Fortunately, you don't have to accept it. You never even have to speak with the insurance adjusters.

Instead, an experienced personal injury attorney can handle the entire process and ensure that you get the settlement offer you deserve.

In the article below, we will examine how you can respond to a low injury settlement offer from an insurance company.

Why Did I Receive a Low ball Settlement Offer? 

First things first, we should talk about why your settlement offer was so low.

One reason the settlement offer could be so low is that the adjuster doesn't have all the necessary information, like medical bills and records of other damages.

Make sure the adjuster has everything they need during their investigation of your accident.

If you discover that your offer was made based on incomplete information, provide your adjuster with the information they need and ask them to redo the claim.

Aside from this, there are a few other reasons that you could have received a low settlement offer.

Maybe there wasn't a lot of damage to your vehicle, you had unexplained gaps in medical treatment, or perhaps you have pre-existing injuries to the areas of your body that were injured in your accident.

All of these factors can lead to your adjuster sending a low ball offer.

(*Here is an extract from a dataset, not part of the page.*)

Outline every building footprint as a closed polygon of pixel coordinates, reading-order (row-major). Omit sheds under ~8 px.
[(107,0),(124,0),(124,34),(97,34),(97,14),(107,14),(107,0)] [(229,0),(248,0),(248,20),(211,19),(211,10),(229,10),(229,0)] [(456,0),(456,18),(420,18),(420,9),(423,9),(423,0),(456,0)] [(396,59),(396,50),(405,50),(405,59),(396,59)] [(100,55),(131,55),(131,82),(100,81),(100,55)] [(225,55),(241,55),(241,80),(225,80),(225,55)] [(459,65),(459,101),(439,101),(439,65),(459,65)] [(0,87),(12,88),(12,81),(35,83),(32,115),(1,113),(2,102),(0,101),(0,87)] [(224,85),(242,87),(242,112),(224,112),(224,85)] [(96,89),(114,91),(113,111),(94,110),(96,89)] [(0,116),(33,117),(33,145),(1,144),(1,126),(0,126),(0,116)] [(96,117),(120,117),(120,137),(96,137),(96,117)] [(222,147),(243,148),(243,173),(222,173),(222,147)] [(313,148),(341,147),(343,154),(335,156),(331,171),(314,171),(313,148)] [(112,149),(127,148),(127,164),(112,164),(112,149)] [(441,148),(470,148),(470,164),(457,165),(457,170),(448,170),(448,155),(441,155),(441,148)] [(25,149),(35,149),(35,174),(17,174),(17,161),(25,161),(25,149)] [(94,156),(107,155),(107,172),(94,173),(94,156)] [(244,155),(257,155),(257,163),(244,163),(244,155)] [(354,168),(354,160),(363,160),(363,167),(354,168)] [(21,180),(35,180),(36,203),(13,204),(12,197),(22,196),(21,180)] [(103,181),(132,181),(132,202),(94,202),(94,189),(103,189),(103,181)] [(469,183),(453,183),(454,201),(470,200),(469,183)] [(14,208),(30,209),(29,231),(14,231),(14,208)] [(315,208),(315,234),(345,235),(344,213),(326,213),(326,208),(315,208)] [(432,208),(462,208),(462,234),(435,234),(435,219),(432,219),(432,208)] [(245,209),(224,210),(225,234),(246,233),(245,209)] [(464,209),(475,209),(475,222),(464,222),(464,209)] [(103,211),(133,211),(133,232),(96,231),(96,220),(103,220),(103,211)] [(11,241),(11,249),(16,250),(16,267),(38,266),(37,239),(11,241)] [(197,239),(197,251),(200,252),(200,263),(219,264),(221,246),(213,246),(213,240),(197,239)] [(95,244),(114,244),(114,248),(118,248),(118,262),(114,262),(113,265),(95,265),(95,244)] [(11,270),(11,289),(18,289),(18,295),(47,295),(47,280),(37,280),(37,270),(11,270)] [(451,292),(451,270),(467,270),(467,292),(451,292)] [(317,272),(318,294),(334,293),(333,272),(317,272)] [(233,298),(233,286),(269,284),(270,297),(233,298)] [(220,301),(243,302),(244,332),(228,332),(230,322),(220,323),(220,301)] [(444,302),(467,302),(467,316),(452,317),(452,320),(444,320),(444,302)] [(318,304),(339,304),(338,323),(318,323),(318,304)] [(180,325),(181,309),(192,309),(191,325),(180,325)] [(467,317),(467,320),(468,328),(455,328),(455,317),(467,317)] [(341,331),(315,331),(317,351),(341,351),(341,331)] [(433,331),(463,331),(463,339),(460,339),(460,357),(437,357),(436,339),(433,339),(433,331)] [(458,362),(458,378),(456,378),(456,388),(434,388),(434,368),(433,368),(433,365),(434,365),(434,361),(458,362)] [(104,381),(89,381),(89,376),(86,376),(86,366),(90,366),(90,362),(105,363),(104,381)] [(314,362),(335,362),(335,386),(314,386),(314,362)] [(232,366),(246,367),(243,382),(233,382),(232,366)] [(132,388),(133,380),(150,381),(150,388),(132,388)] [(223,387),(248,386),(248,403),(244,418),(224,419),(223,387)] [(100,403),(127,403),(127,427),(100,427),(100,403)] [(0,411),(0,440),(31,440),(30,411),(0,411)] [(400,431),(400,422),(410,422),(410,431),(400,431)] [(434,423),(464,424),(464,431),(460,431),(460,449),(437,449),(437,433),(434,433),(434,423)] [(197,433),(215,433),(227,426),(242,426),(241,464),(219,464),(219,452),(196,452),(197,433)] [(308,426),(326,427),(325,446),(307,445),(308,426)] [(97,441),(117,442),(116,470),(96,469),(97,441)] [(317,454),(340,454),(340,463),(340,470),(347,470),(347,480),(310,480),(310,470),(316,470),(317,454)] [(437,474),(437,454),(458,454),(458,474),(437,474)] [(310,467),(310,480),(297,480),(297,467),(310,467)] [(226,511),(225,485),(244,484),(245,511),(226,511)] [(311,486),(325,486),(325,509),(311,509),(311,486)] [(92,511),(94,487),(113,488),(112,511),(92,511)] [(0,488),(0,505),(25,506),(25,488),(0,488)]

Steps to Respond to a Low Settlement Offer

Some people think they can handle the insurance companies by themselves, but it is always a good idea to work with an experienced attorney, especially if you are nursing injuries.

If you do receive a low settlement offer from your insurance company, you and hopefully your attorney can take the following steps to get you the settlement you deserve:

Remain Calm and Analyze Your Offer

Just like anything in life, it's never a good idea to respond emotionally after receiving a low offer.

It's an even bigger mistake to accept it out of fear that it's the best they will do.

No matter how upset you get, how in need of money you may be, never ruin the professional relationship you have with the other parties.

Things you say and do can be sued against you if you try to renegotiate the offer.

Keep in mind that the insurance company's initial offer will be the lowest offer they can get away with and serves as a starting point for negotiations.

Ask Questions

Once you're sure you can keep your emotions in check, you can start asking questions.

Find out why the adjuster made the offer they did.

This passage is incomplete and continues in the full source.